Und jetzt ? Aus welchem Hut wollen Sie die 3 Millionen zaubern?Wir müssen Prozesse optimieren, Strukturen anpassen, Ambulatorien und andere Angebote hinterfragen. Dann müssen wir schauen, welche Personen welche Leistungen erbringen, die wir dann auch verrechnen können. Die Leistungen der Ärzte kann man voll verrechnen, jene der Psychologen zu 50 Prozent und die Leistungen der Pflege kann man überhaupt nicht verrechnen.
Das würde ja in extremis bedeuten, dass Sie Leistungen von Ärzten erbringen lassen, die ja auch von Pflegefachleuten erbracht werden könnten.Ja, das müssen wir anschauen.
«Die Schliessung von Ambulatorien wäre ein Schritt in die falsche Richtung.»
Sie führen ein Dutzend Ambulatorien. Müssen einige geschlossen werden.Das wäre die Ultima Ratio. Wir versuchen das zu verhindern. Der einfache Zugang zu den Ambulatorien ist extrem wichtig. Der Kanton Aargau hat schon sehr früh auf Ambulant vor Stationär gesetzt. Eine Schliessung von Ambulatorien wäre ein Schritt in die falsche Richtung.
In die Richtung zu mehr Hospitalisationen?Genau - und zu Stigmatisierung und mit Bestimmtheit zu höhren Gesundheitskosten. Wir benötigen für die ambulante sektorisierte Versorgung unbedingt eine gesetzliche Grundlage und eine ausreichende Finanzierung. Ansonsten fällt die moderne Versorgung zurück ins vergangene Jahrtausend.
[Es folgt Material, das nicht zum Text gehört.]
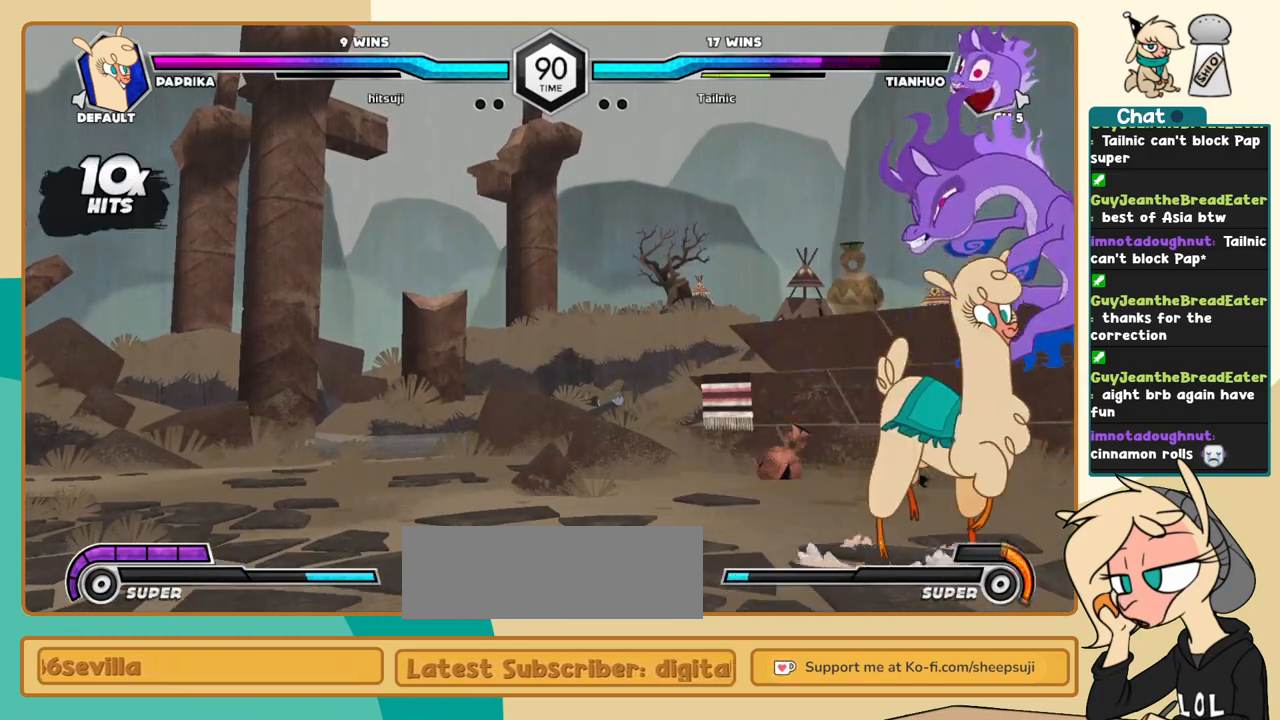
{"keys": ["k", "l"], "events": [[50, "a", "down"], [150, "a", "up"], [150, "k", "down"], [300, "z", "down"], [333, "z", "up"]]}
Fünf Jahre führten Sie mit dem Berner Lindenhofspital eine Klinik für Akutsomatik; seit knapp drei Jahren hier im Aargau eine Klinik für Akutpsychiatrie. Was ist der grösste Unterschied?Die Komplexität. In der Akutsomatik hat man vor allem mit Ärzten und Pflegefachleuten zu tun. In einer psychiatrischen Klinik auch mit Ärzten und Pflegefachleuten, daneben aber auch mit Therapeuten, Pädagogen, Sozialarbeitern, Familiengerichten, der Kinder- und Erwachsenenschutzbehörde, den Justizvollzugsbehörden, dem Verwaltungsgericht, der Polizei, den Berufsbeiständen.... habe ich etwas vergessen? Sie sehen, die Arbeit hier ist viel komplexer.